2) The DB creates one result-set with rows where A = 10. It then has to go manually through all of the rows in this intermediate result-set and check in each one where B = 10.
However when you know that index B depends on index A, and your query uses A before B, you can create one index for both of the columns: (A, B)
What this means that now the DB will first find all rows where A = 10, but because B is part of the same index, it can use the same index information to filter the result-set into rows where B is also 20. It doesn't have to make two intermediate result-sets + merge them, or only use one of the indexes and do manual scan for the other.
There might be other ways that the DB deals with these situations as well, it largely depends on an implementation.
The indexes in the form (X, B, C, D) can be used to optimize queries like:
... WHERE X rel sthg (possibly ORDER BY B, C, D)
... WHERE X = sthg AND B rel sthg (possibly ORDER BY C, D)
... WHERE X = sthf AND B = sthg AND C rel sthg (possibly ORDER BY D)
etc. where rel are arbitrary relation operators (<, >, =, <=, >=) and sthg are values or expressions.
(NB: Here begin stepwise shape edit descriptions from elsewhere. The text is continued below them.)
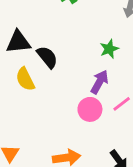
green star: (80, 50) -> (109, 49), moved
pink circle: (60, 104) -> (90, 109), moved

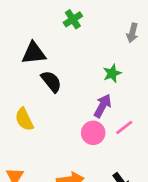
black triangle: (18, 42) -> (34, 53), moved
yellow semicircle: (25, 79) -> (24, 119), moved

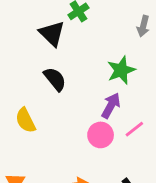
black triangle: (34, 53) -> (52, 33), moved, turned 50
green star: (112, 73) -> (121, 70), size x1.4

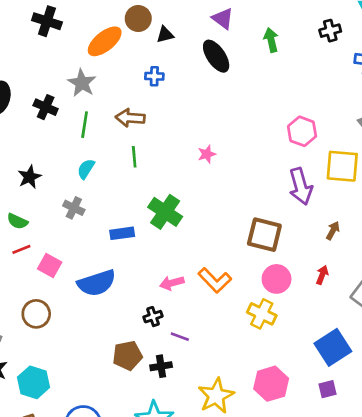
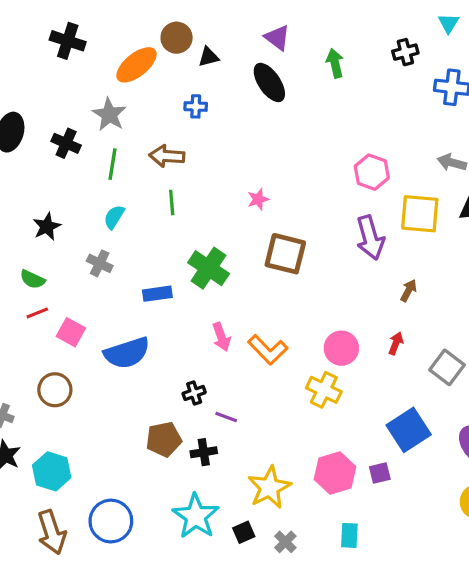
brown square: (264, 235) -> (285, 254), moved
pink arrow: (172, 283) -> (221, 337), moved, turned -95
purple square: (328, 389) -> (380, 473), moved

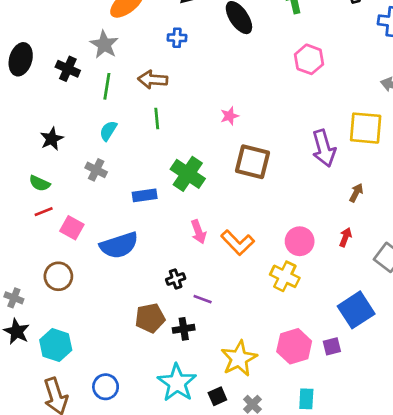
pink hexagon: (372, 172) -> (309, 59), moved
blue circle: (111, 521) -> (106, 387), size x0.7

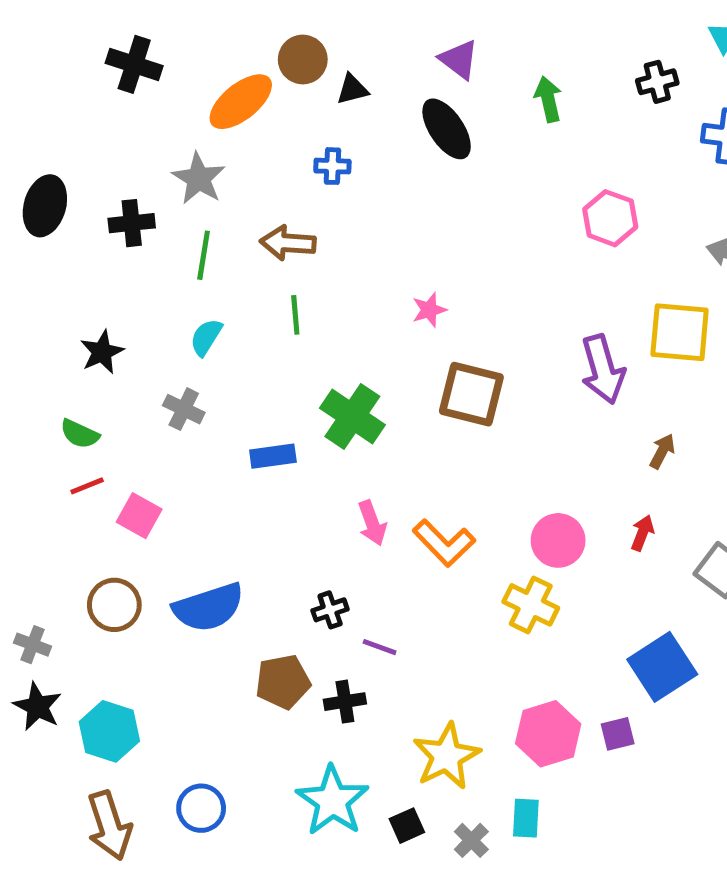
pink hexagon: (309, 59) -> (610, 218), moved
black cross: (68, 69) -> (132, 223), turned -30
blue semicircle: (119, 245) -> (209, 607), moved
cyan rectangle: (306, 399) -> (526, 818), moved

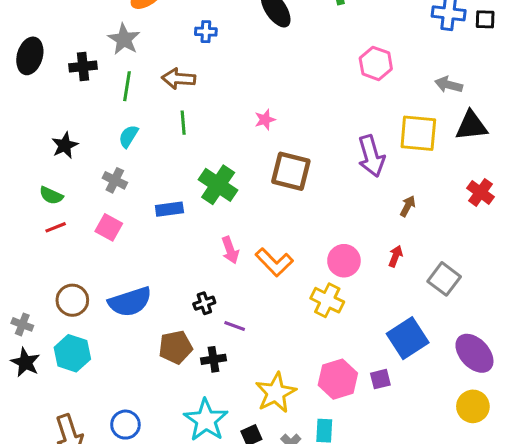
pink square: (139, 516) -> (109, 227), moved
cyan hexagon: (109, 731) -> (72, 353), moved

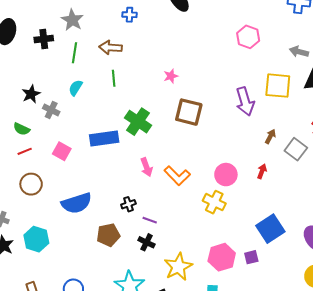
gray cross: (115, 180) -> (51, 110), moved
blue rectangle: (169, 209) -> (104, 139), size x1.5
gray square: (444, 279) -> (296, 149), moved
brown circle: (72, 300) -> (31, 184), moved
black cross: (213, 359) -> (146, 242), moved, turned 35

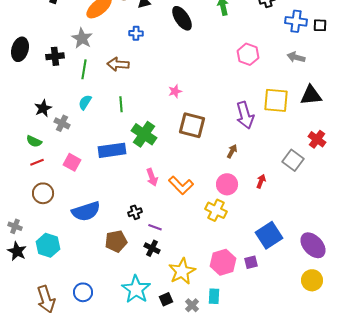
gray arrow: (299, 52) -> (296, 57), moved
green line: (114, 78) -> (121, 104), moved
brown arrow: (270, 136) -> (232, 151), moved

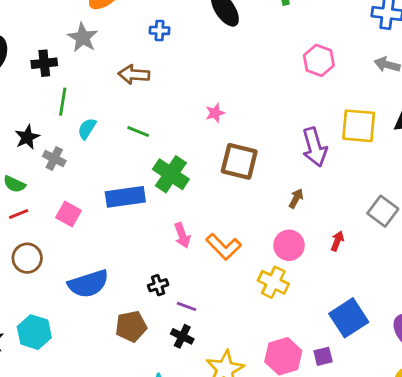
green line: (84, 69) -> (63, 102), moved
green line: (121, 104) -> (138, 131), turned -63

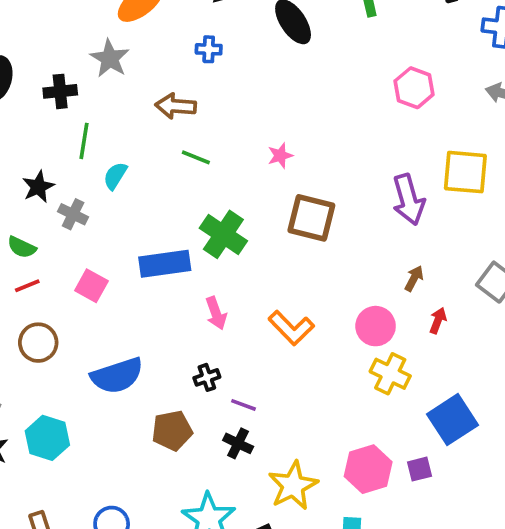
green line: (138, 131) -> (196, 157), moved
brown arrow: (296, 198) -> (414, 278), moved
pink arrow: (182, 235) -> (216, 313), moved
yellow cross: (273, 282) -> (390, 374), moved

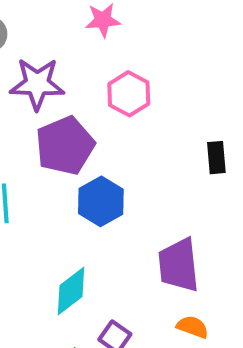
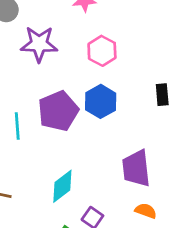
purple pentagon: (65, 146) -> (58, 111), moved
blue hexagon: (101, 201) -> (101, 101), moved

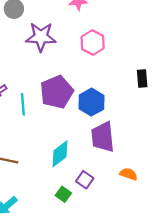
blue hexagon: (101, 101) -> (91, 102), moved
purple trapezoid: (136, 168) -> (103, 137), moved

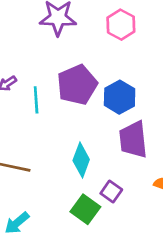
cyan diamond: (60, 154) -> (81, 160), turned -32
green square: (63, 194) -> (85, 209), size x1.5

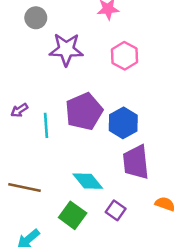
cyan diamond: (81, 160) -> (88, 181), turned -60
green square: (85, 209) -> (73, 215), moved

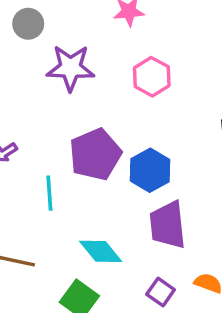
cyan line: (46, 125) -> (49, 193), moved
purple square: (116, 210) -> (161, 292), moved

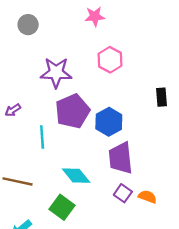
purple star: (71, 68) -> (56, 73), moved
purple square: (161, 292) -> (123, 193), moved

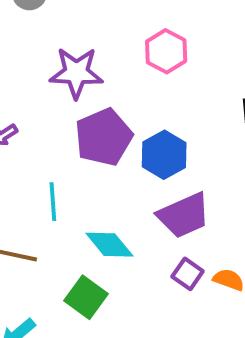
cyan line: (42, 137) -> (53, 202), moved
purple trapezoid: (121, 158) -> (184, 215), turned -108

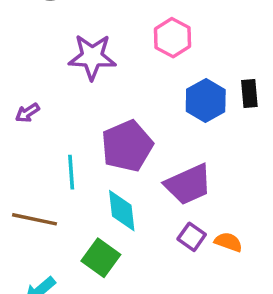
purple pentagon: (104, 137) -> (127, 146), moved
blue hexagon: (164, 155) -> (206, 101), moved
cyan diamond: (109, 245) -> (122, 211), turned 33

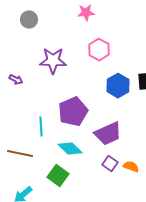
purple arrow: (27, 113) -> (16, 80), moved, turned -120
cyan diamond: (122, 211) -> (70, 149), turned -40

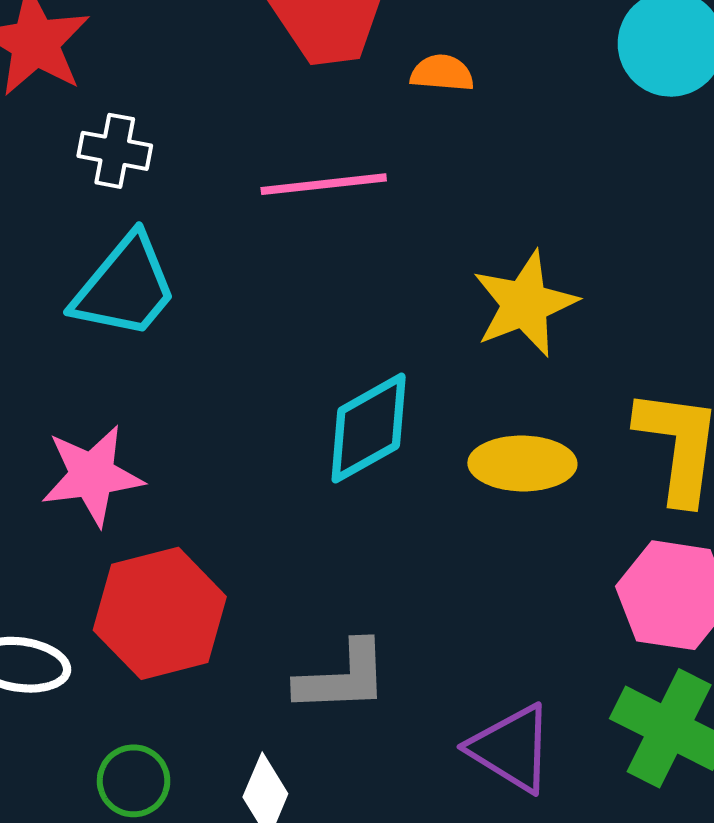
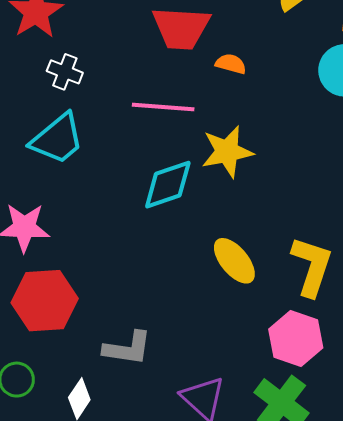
yellow star: (525, 304) -> (227, 152), moved
cyan diamond: (369, 428) -> (168, 185), moved
yellow ellipse: (522, 463) -> (234, 261), turned 39

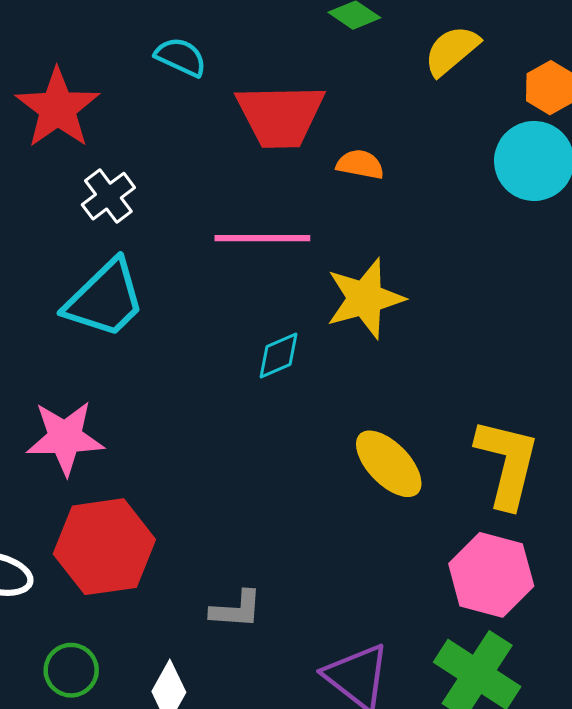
white cross: (65, 72) -> (108, 196), turned 36
cyan diamond: (168, 185) -> (278, 356), size x0.6
gray L-shape: (127, 348) -> (236, 609), size x0.7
Especially the second two, and the sorting variants wouldn't be optimized by the "single column indexes variant".
OTOH, it cannot optimize a query
... WHERE B = sthg
because it starts in the middle of the index; here, the single column index would work.
For a resource where you can get a through explanation and lots of examples regarding indexes on Oracle (and any other Oracle-related issue), you should visit and bookmark askTom.